#### [EXERCISE AIM]
Exclude every picture and return the remaining entries below verbatim.

#### [DATA LISTING]

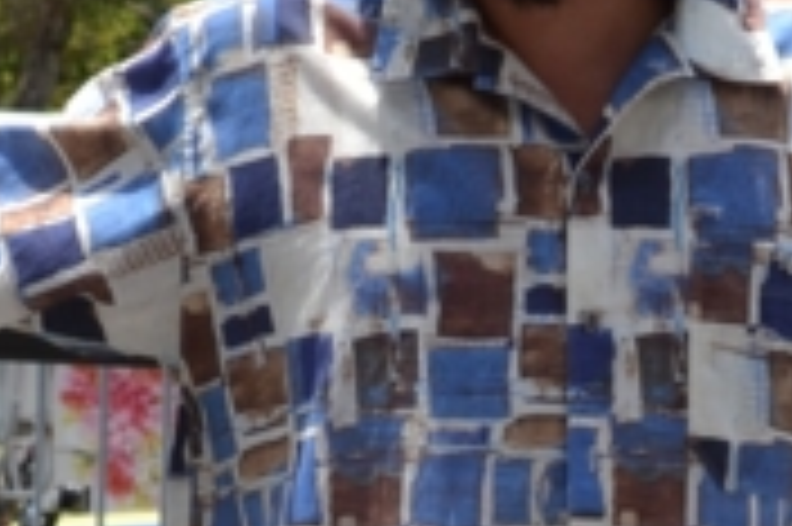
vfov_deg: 4.3
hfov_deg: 6.5
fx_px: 6923
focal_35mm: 315
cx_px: 502
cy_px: 728
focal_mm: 36
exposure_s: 1/250
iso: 100
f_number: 8
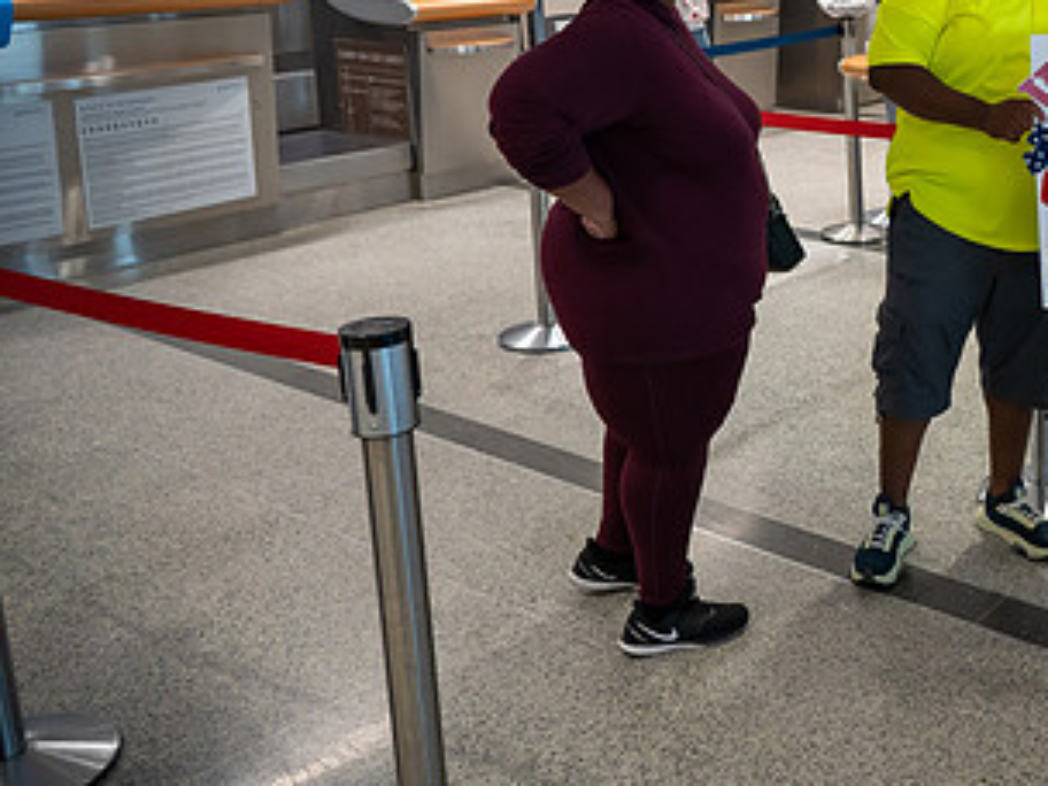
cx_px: 982
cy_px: 190
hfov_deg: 39.2
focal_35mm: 44
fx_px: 1332
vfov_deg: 32.2
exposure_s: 1/200
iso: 3600
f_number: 4
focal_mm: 24
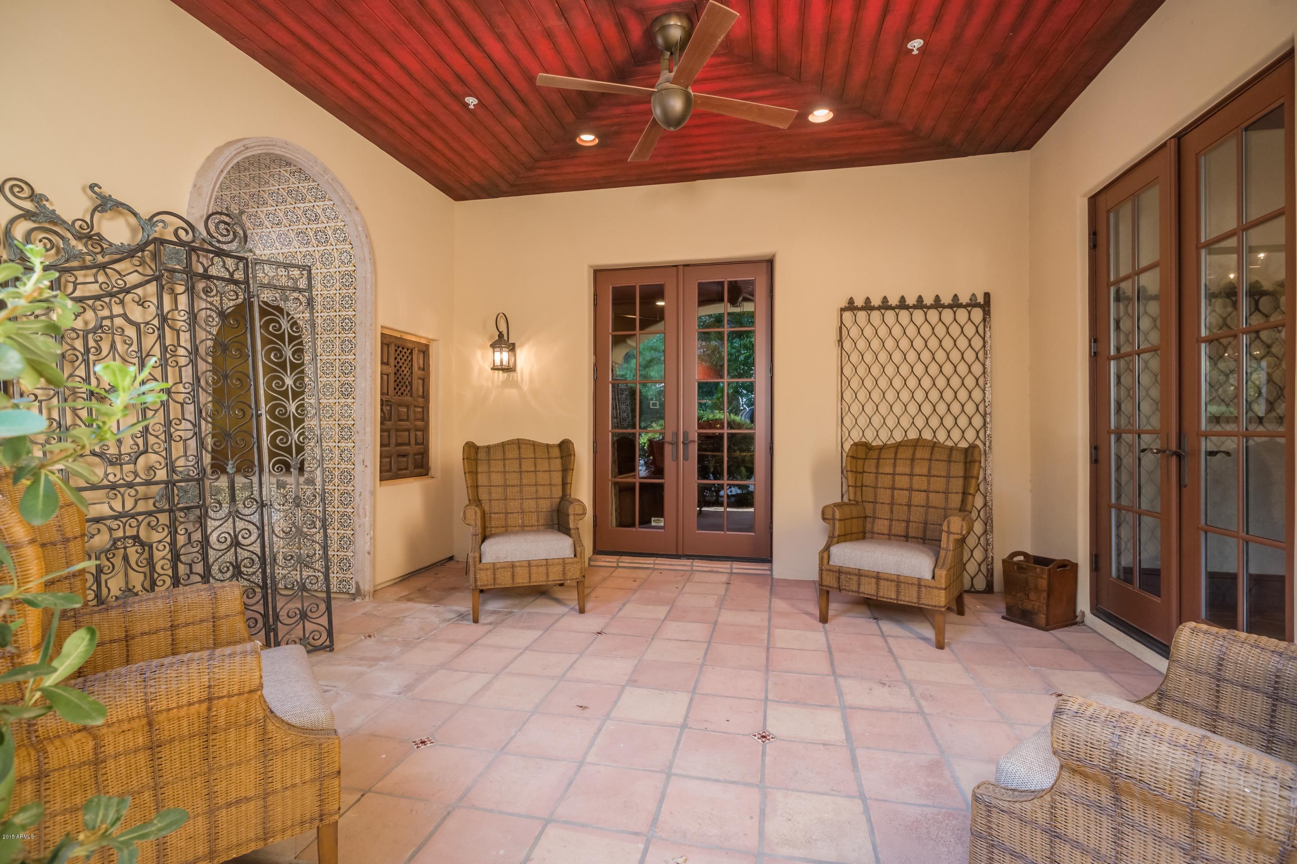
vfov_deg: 73.7
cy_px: 432
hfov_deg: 96.7
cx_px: 648
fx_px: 576
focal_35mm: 16
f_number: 8
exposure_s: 1/15
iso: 2000
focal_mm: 16
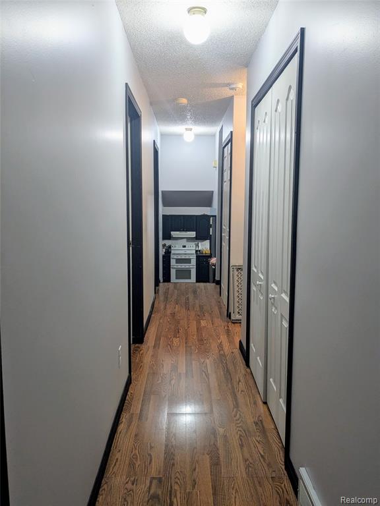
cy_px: 253
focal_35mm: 27
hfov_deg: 51.4
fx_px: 395
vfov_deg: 65.3
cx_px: 190
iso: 103
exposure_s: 1/30
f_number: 1.73
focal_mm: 4.38
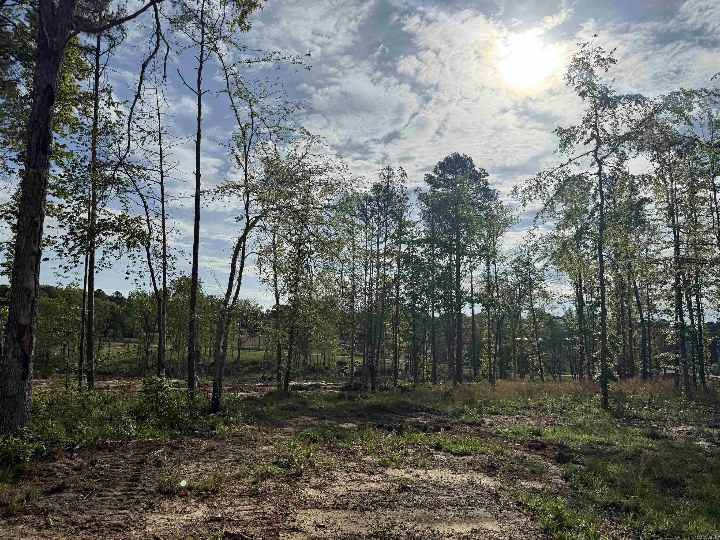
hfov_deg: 71.6
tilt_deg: +7.3
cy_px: 270
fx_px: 499
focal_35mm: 24
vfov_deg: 56.8
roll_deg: -1.7
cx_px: 360
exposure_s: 1/14286
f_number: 1.78
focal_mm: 6.76
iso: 64
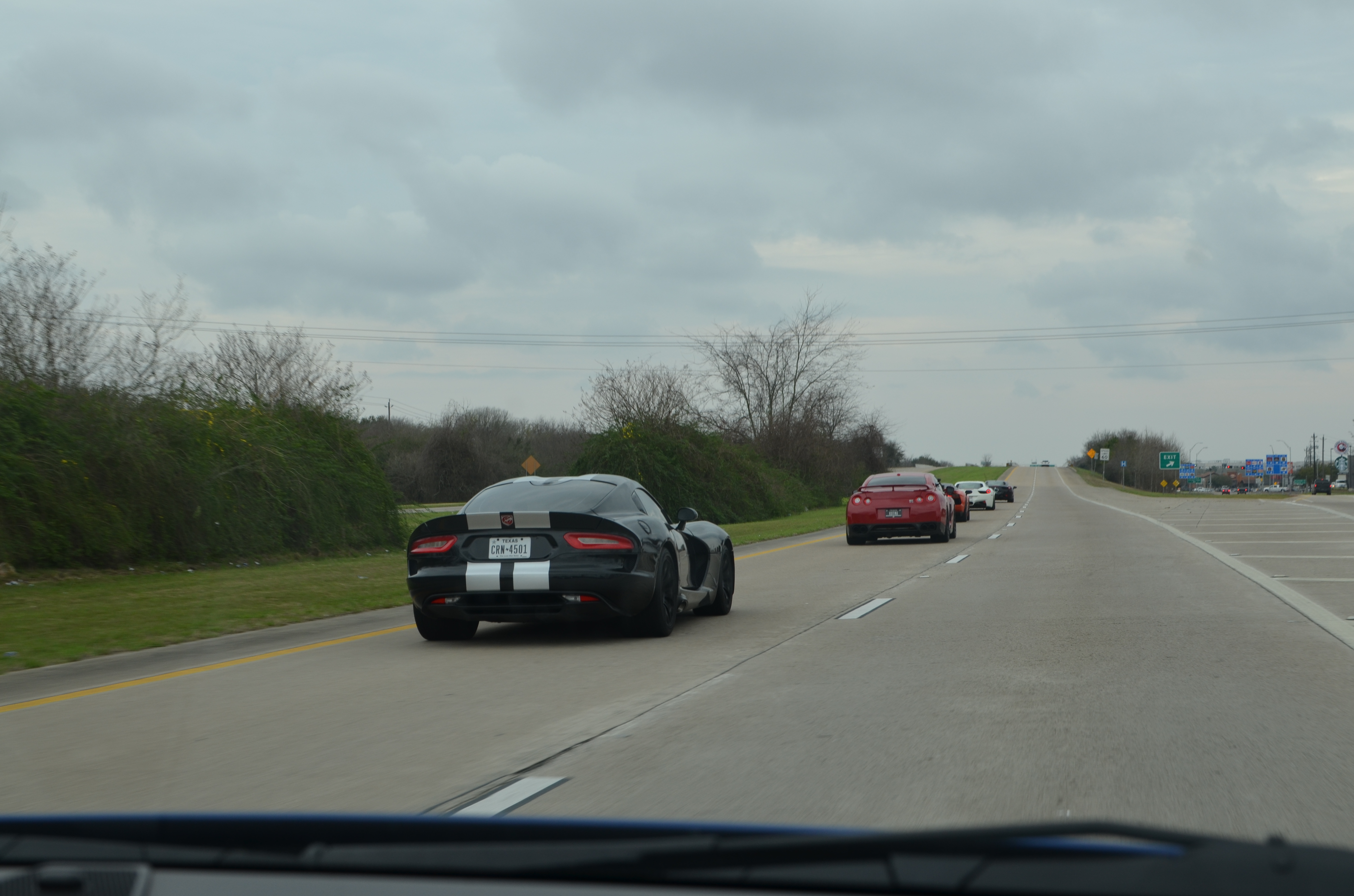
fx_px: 1970
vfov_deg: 25.6
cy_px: 448
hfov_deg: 37.9
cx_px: 677
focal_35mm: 52
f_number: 8
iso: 180
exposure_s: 1/250
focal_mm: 35
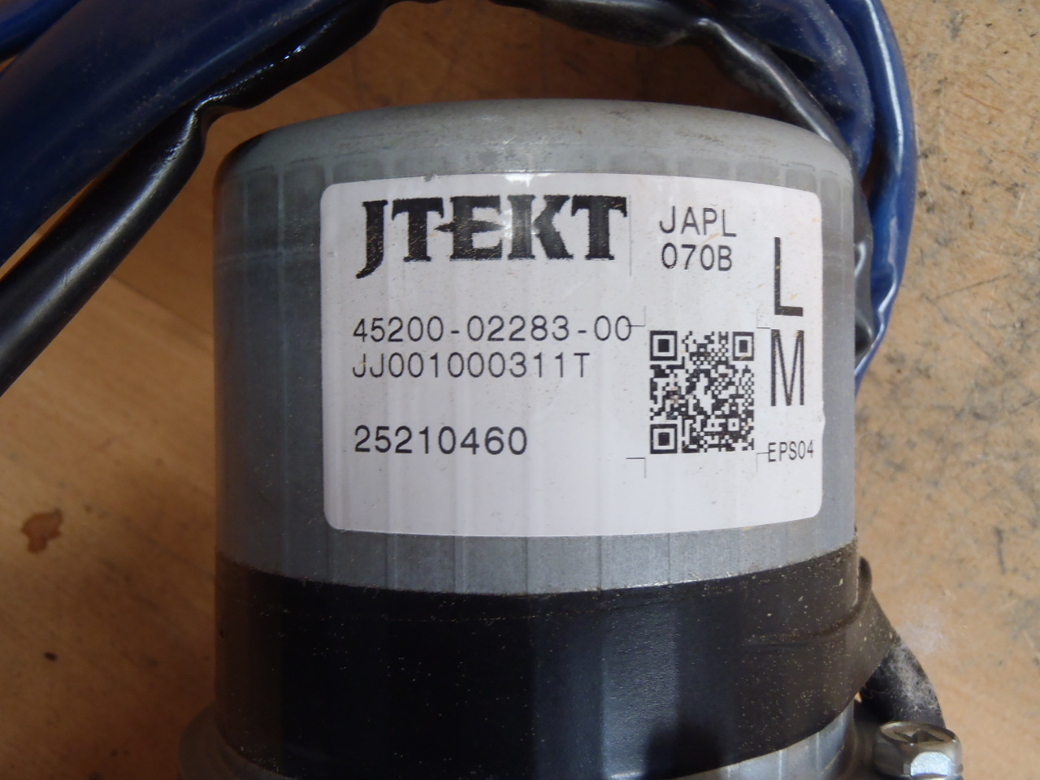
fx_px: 1112
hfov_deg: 50.1
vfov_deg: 38.7
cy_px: 390
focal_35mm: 37
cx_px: 520
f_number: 4.7
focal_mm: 6.64
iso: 200
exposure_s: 1/40
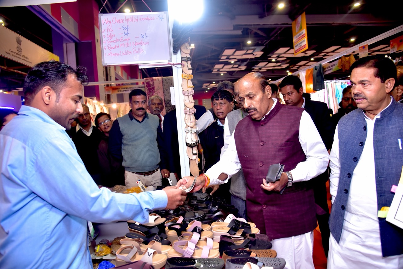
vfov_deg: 53.2
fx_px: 269
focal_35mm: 24
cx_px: 202
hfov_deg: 73.7
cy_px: 134
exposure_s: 1/160
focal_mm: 24
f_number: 5.6
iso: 1250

#### [EXERCISE OUTPUT]
vfov_deg: 4.3
hfov_deg: 6.5
fx_px: 6923
focal_35mm: 315
cx_px: 502
cy_px: 728
focal_mm: 36
exposure_s: 1/250
iso: 100
f_number: 8
cx_px: 982
cy_px: 190
hfov_deg: 39.2
focal_35mm: 44
fx_px: 1332
vfov_deg: 32.2
exposure_s: 1/200
iso: 3600
f_number: 4
focal_mm: 24
vfov_deg: 73.7
cy_px: 432
hfov_deg: 96.7
cx_px: 648
fx_px: 576
focal_35mm: 16
f_number: 8
exposure_s: 1/15
iso: 2000
focal_mm: 16
cy_px: 253
focal_35mm: 27
hfov_deg: 51.4
fx_px: 395
vfov_deg: 65.3
cx_px: 190
iso: 103
exposure_s: 1/30
f_number: 1.73
focal_mm: 4.38
hfov_deg: 71.6
tilt_deg: +7.3
cy_px: 270
fx_px: 499
focal_35mm: 24
vfov_deg: 56.8
roll_deg: -1.7
cx_px: 360
exposure_s: 1/14286
f_number: 1.78
focal_mm: 6.76
iso: 64
fx_px: 1970
vfov_deg: 25.6
cy_px: 448
hfov_deg: 37.9
cx_px: 677
focal_35mm: 52
f_number: 8
iso: 180
exposure_s: 1/250
focal_mm: 35
fx_px: 1112
hfov_deg: 50.1
vfov_deg: 38.7
cy_px: 390
focal_35mm: 37
cx_px: 520
f_number: 4.7
focal_mm: 6.64
iso: 200
exposure_s: 1/40
vfov_deg: 53.2
fx_px: 269
focal_35mm: 24
cx_px: 202
hfov_deg: 73.7
cy_px: 134
exposure_s: 1/160
focal_mm: 24
f_number: 5.6
iso: 1250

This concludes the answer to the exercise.